[Pose landmark coordinates]
================================

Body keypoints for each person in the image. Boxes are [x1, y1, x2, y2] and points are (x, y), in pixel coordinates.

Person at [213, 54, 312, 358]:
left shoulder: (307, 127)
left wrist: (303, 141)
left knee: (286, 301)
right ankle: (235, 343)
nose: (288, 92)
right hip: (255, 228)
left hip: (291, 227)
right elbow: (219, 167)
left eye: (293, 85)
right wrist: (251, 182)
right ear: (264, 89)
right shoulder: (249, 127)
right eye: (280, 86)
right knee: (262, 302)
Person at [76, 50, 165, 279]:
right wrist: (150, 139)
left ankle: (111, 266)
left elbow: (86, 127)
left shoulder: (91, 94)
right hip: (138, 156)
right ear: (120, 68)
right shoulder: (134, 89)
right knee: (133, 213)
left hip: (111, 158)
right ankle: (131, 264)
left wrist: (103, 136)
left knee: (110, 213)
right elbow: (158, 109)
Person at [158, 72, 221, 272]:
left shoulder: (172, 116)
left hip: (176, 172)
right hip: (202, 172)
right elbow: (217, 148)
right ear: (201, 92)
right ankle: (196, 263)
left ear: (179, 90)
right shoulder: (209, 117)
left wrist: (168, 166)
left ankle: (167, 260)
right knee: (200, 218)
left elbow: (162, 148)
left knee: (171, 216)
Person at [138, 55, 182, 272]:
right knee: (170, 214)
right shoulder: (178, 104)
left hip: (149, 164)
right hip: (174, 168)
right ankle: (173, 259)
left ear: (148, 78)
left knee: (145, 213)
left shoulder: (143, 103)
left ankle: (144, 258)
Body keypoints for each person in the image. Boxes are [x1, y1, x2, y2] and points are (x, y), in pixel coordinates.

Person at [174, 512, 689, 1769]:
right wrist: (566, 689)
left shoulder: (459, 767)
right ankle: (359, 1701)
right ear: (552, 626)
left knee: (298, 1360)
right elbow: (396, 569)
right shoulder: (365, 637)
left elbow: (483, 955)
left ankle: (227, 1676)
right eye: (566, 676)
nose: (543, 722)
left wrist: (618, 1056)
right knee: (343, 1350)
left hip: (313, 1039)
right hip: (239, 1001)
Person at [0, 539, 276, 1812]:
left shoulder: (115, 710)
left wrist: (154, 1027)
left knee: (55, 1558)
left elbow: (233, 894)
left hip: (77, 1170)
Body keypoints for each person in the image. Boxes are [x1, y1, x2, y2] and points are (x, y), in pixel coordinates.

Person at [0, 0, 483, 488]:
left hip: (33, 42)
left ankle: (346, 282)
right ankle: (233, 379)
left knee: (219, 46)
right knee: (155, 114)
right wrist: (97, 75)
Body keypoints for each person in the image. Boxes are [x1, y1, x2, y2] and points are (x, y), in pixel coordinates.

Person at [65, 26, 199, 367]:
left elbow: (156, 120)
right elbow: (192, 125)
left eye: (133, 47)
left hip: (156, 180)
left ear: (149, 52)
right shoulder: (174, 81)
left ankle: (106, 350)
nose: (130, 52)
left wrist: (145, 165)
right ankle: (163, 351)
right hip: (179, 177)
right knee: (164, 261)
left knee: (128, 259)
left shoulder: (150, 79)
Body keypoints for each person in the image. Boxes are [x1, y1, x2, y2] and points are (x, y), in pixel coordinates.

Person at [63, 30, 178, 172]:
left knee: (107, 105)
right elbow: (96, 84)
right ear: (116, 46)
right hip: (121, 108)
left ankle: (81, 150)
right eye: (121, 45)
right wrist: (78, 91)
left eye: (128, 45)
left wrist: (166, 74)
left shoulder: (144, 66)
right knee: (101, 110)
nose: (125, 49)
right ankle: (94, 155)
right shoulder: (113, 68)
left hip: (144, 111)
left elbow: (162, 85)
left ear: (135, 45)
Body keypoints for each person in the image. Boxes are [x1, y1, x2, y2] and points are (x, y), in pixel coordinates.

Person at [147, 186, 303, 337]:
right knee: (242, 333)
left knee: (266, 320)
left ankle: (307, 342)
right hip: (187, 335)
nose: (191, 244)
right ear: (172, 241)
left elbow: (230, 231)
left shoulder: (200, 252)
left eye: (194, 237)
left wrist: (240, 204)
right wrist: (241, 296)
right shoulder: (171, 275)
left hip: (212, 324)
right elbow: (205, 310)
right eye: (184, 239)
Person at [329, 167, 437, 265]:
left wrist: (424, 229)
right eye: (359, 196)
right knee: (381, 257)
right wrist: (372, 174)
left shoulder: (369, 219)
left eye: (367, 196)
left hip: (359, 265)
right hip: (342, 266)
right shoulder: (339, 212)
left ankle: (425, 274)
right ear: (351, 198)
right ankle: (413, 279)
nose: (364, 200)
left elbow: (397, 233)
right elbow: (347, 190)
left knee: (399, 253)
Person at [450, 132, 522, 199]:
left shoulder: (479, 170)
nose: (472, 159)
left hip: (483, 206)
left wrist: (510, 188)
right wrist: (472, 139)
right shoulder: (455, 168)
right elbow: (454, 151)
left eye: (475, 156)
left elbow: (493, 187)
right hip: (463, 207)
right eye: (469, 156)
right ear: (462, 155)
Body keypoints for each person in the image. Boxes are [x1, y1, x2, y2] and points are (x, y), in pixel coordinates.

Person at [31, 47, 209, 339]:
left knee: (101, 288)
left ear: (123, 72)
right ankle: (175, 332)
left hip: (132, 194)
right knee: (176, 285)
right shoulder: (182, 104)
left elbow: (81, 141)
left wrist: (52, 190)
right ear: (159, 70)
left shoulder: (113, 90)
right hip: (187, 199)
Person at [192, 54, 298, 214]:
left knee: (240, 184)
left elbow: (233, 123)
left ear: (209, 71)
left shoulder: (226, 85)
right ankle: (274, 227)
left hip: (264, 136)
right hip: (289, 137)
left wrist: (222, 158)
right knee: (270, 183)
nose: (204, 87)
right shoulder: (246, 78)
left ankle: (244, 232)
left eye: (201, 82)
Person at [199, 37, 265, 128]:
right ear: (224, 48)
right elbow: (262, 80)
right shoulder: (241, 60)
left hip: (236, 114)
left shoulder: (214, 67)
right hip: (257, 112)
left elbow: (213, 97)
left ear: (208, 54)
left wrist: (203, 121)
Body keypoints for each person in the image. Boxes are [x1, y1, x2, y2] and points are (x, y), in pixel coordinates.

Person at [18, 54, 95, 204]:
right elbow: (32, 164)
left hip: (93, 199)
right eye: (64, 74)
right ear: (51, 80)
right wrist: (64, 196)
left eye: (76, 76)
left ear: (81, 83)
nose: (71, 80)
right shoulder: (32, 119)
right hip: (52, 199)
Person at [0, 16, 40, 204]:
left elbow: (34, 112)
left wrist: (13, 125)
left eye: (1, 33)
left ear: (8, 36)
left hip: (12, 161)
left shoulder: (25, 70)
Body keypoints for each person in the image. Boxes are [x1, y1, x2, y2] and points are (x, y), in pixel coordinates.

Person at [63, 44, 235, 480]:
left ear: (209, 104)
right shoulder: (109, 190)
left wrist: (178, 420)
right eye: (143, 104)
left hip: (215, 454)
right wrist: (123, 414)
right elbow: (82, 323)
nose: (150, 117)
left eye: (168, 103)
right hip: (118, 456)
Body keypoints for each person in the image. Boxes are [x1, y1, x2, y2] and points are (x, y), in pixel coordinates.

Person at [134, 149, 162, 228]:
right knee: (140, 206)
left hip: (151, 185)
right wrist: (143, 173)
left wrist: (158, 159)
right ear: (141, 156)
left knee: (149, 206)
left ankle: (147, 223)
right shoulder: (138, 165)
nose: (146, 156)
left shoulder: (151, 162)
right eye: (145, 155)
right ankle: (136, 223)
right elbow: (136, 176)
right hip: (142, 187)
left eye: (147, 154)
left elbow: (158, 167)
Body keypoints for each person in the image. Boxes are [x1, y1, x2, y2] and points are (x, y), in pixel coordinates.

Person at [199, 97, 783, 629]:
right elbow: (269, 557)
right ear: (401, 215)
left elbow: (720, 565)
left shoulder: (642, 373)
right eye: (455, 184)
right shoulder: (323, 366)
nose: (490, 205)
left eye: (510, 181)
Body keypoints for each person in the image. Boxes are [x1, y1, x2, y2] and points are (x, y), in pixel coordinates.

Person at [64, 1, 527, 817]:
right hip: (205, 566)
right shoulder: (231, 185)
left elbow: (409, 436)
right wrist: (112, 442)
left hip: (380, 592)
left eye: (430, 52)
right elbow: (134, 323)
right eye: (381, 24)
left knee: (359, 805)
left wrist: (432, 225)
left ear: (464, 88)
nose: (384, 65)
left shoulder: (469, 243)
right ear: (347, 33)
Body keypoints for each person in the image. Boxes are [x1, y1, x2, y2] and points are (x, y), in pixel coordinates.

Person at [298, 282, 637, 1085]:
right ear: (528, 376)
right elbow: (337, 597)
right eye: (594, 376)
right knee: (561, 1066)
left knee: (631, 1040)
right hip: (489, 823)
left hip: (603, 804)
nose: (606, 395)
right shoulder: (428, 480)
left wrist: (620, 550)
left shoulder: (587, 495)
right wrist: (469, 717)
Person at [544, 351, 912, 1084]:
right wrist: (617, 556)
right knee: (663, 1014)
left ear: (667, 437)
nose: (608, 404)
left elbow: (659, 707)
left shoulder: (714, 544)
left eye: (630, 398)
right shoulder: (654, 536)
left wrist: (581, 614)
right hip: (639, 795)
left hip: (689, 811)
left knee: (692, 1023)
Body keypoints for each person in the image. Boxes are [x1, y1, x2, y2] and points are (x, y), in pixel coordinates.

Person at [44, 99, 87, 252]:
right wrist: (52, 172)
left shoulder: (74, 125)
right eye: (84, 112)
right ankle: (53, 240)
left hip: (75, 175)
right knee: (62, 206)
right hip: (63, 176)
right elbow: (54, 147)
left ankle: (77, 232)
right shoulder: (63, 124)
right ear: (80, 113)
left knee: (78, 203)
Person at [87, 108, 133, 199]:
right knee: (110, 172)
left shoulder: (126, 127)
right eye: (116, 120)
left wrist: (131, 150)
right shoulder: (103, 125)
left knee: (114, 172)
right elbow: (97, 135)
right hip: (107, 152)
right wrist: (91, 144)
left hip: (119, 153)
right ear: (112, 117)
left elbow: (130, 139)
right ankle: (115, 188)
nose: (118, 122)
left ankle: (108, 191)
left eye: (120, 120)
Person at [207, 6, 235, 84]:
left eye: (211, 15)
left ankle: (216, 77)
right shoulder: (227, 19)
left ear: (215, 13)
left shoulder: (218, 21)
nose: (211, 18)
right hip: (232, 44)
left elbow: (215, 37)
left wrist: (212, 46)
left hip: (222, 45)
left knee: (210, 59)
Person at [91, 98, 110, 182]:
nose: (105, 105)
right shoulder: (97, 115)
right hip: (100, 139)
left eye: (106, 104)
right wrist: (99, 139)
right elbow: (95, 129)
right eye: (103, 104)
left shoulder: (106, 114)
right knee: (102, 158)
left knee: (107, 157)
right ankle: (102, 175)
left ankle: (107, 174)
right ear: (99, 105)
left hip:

================================

(EXERCISE):
Each line of the records above, from the first through the one containing "left eye: (293, 85)", is to be retyped exactly; no other line belongs.

(ANSWER TO THIS EXERCISE):
Body keypoints for each person in the image. Boxes are [x1, y1, x2, y2] and points are (x, y), in pixel coordinates.

Person at [213, 54, 312, 358]:
left shoulder: (307, 127)
left wrist: (303, 141)
left knee: (286, 301)
right ankle: (235, 343)
nose: (288, 92)
right hip: (255, 228)
left hip: (291, 227)
right elbow: (219, 167)
left eye: (293, 85)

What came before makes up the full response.